A decade ago, franchise meant one in a succession of films. Fast 8 and Rambo 14. Films typically degraded in quality as the sequel number grew. But Marvel introduced a new era for franchises. One that Harry Potter has been toying with for a few years and will likely dive headlong into as soon as they figure out how. (I’m convinced the only reason we haven’t seen a Harry Potter tv show is that it’s cost prohibitive). One that DC would give almost anything to figure out but hasn’t quite managed yet. Rogue One nails it.
I love the idea of this larger universe; new characters and new stories that don’t have to be plugged into the central mythos around the Skywalker family and the Jedis. I like that there are still people who can harness the Force but don’t have any Jedi training so are these rogue powers. I enjoy more details about the science and the world building. All of which, and more, is in my review.

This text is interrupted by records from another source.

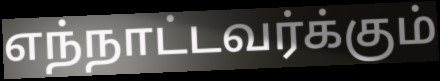
எந்நாட்டவர்க்கும்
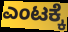
ಎಂಟಕ್ಕೆ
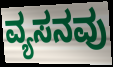
ವ್ಯಸನವು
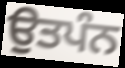
ਉਤਪੰਨ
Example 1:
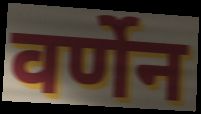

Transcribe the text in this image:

वर्णेन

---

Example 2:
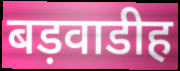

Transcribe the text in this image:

बड़वाडीह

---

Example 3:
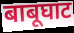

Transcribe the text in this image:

बाबूघाट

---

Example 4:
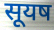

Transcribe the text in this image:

सूयष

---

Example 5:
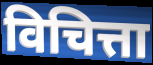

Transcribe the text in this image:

विचित्ता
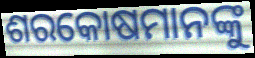
ଶରକୋଷମାନଙ୍କୁ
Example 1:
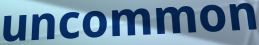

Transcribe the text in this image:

uncommon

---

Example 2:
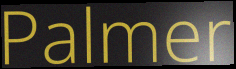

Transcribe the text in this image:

Palmer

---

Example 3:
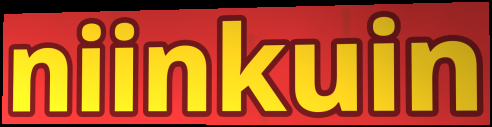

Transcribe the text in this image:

niinkuin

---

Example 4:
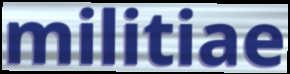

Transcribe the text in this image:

militiae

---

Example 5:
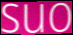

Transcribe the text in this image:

suo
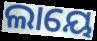
ଲାୟେ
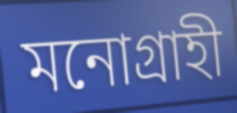
মনোগ্ৰাহী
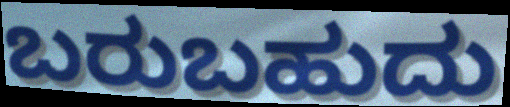
ಬರುಬಹುದು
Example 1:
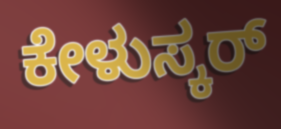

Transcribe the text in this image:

ಕೇಳುಸ್ಕರ್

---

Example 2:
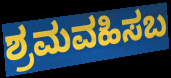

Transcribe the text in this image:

ಶ್ರಮವಹಿಸಬ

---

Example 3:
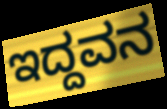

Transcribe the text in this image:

ಇದ್ದವನ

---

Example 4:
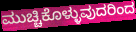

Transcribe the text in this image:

ಮುಚ್ಚಿಕೊಳ್ಳುವುದರಿಂದ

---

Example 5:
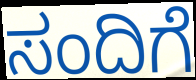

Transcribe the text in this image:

ಸಂದಿಗೆ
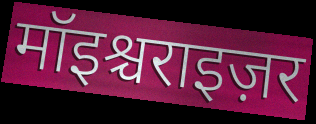
मॉइश्चराइज़र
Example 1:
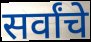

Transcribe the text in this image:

सर्वांचे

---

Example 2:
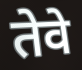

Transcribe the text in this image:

तेवे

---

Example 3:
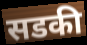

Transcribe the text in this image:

सडकी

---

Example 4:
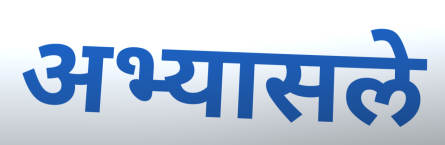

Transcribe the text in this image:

अभ्यासले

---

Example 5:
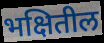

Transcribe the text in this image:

भक्षितील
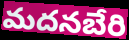
మదనబేరి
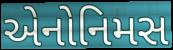
એનોનિમસ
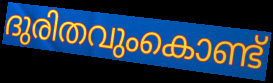
ദുരിതവുംകൊണ്ട്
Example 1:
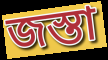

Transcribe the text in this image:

জস্তা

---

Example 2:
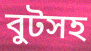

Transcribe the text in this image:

বুটসহ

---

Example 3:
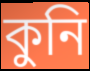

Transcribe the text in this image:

কুনি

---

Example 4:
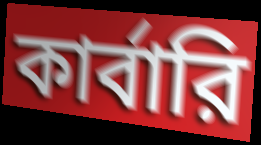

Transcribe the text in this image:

কার্বারি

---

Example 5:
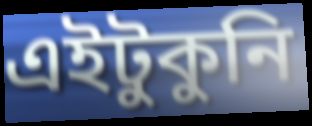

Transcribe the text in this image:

এইটুকুনি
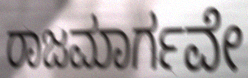
ರಾಜಮಾರ್ಗವೇ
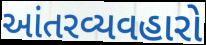
આંતરવ્યવહારો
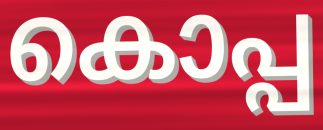
കൊപ്പ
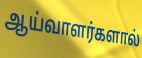
ஆய்வாளர்களால்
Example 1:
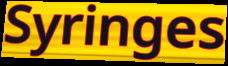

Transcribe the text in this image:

Syringes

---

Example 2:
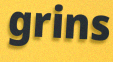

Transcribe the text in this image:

grins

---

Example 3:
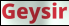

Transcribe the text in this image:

Geysir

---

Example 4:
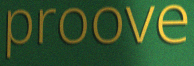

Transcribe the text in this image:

proove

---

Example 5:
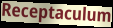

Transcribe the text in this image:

Receptaculum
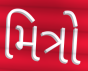
મિત્રો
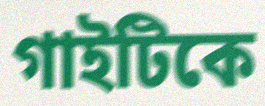
গাইটিকে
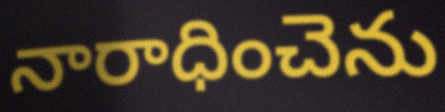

Even so, it’s not all it could be. I was struck at one moment toward the end where this character is walking; defying all the people shooting at him, walking to his death but still going. It reminded me of the scene in Lord of the Rings with Boromir when he’s taking all the arrows. But there was no purpose in this walk. He wasn’t doing it to save anyone. There was no valor in his death. And as he goes down reciting a mantra about the Force, it seemed like a very hollow power.
Purpose infuses Boromir’s death; honor and meaning and emotional resonance. Because underlying the mythology is real power. It has the presence of the divine. Of not just an awareness or a connectedness but of sentience. The Force is an empty thing and so while Star Wars is a fun universe to play in and is (now) good sci-fi, it will always lack a depth that would give the story even greater heft.